Originally Posted by Mitchb2 (Post 4983242)
I adopted a german shepard male about a year ago from an abusive home. We've had our struggles with him being fearful of various events and people but started working with him and we've got most of those types of issues taken care of.

Last night we had an incident. I had another dog previous to this new guy coming into our house. They occasionally get into disputes but normally they end quickly. Last night was a whole other situation. We keep their food in our pantry and I've noticed lately that the shepard has become territorial of the door. I've made him sit and backed him out of the kitchen several times until his food is in his bowl. I wasn't quick enough last night and a fight broke out. He had my other dog by the neck and was shaking him violently. I honestly thought he was going to kill my other dog. I could not get them apart. Finally, I had to just bite the bullet and realize that I might get bit to get them apart. Thankfully, I didn't but the whole ordeal has left me very shaken. My instant reaction was that this dog needs to go. He's a big lover and has never had that kind of reaction to humans only to Cooper (the other dog).

I've had dogs all my life and have never dealt with this kind of situation. I'm at a complete loss as to what to do

I'd move were you keep the food and Feed them separate. I have a nine month old German Shepherd female and a seven-year-old black lab female. Food is kept in the garage the lab is fed in the garage and a German Shepherd is fed on our deck.

hunterisgreat 02-07-2014 01:57 PM

5 Attachment(s)
Just be more mindful of the dogs behaviors when you have a trigger like food-door. Mine all pile at the food door for meal time. You just need to read which one is about to kick something off and correct them sternly for considering indulging in that behavior.

hunterisgreat 02-07-2014 01:58 PM

5 Attachment(s)
Quote:

Originally Posted by Michele Maxcy (Post 4983538)
I'd move were you keep the food and Feed them separate. I have a nine month old German Shepherd female and a seven-year-old black lab female. Food is kept in the garage the lab is fed in the garage and a German Shepherd is fed on our deck.

That is avoiding the problem instead of addressing it. Nothing wrong with avoiding the problem... its safer in the short term, and many people have no wish or ability to address the root problem. I prefer to address the problem directly.

Susan_GSD_mom 02-07-2014 03:32 PM

Quote:

Originally Posted by hunterisgreat (Post 4983554)
You just need to read which one is about to kick something off and correct them sternly for considering indulging in that behavior.
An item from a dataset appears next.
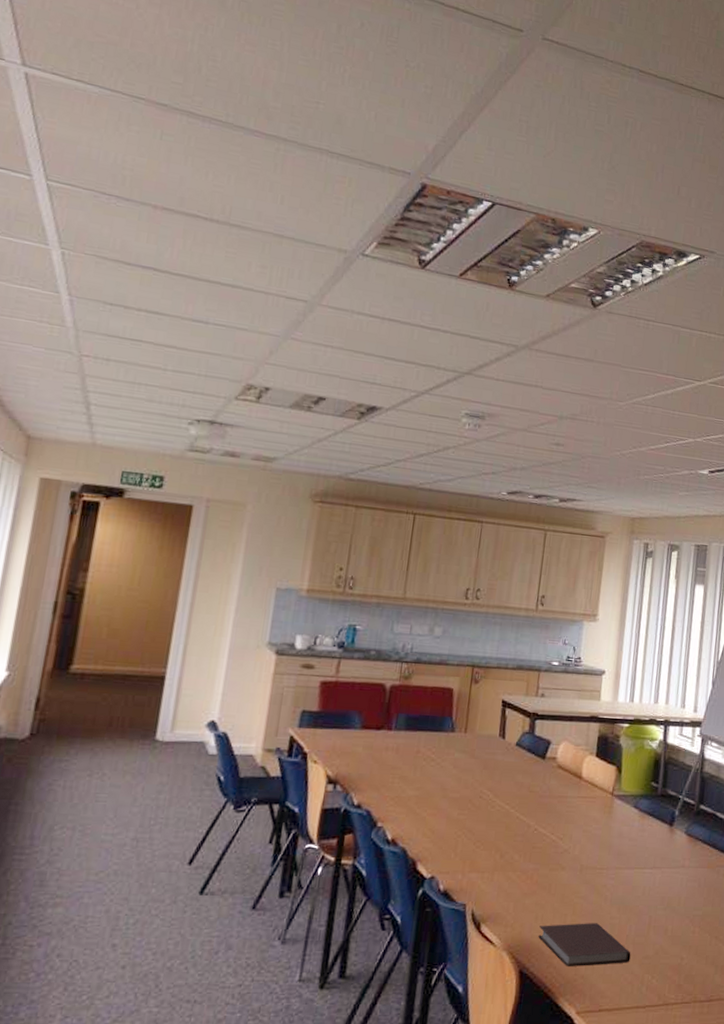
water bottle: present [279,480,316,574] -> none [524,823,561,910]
I agree--You need correction BEFORE it escalates. Watch body language, watch the eyes and ears, and step in between them when you see it the signs, facing the guilty one, BEFORE it escalates. Step into him, if necessary. Stop the feeding preparation until he is calm again. Be persistent with this.

Do they have a good sit-stay? If so, put them on a sit-stay, and if one moves, stop the feeding process, make them sit and stay, then continue. Put a leash or a short 'handle' on him if necessary.

I have 2 rescue GSDs, and the female is VERY dog aggressive. She has been here about 8 weeks now, and they now are eating peacefully right next to each other. But, I don't leave them alone until they are finished and then the bowls are put away. There have been other issues, but I don't let her get away with aggression in any of those situations, either (toys, who gets which bed or crate, etc.). Actually, once she got the rules down during feeding, she improved in other areas, too.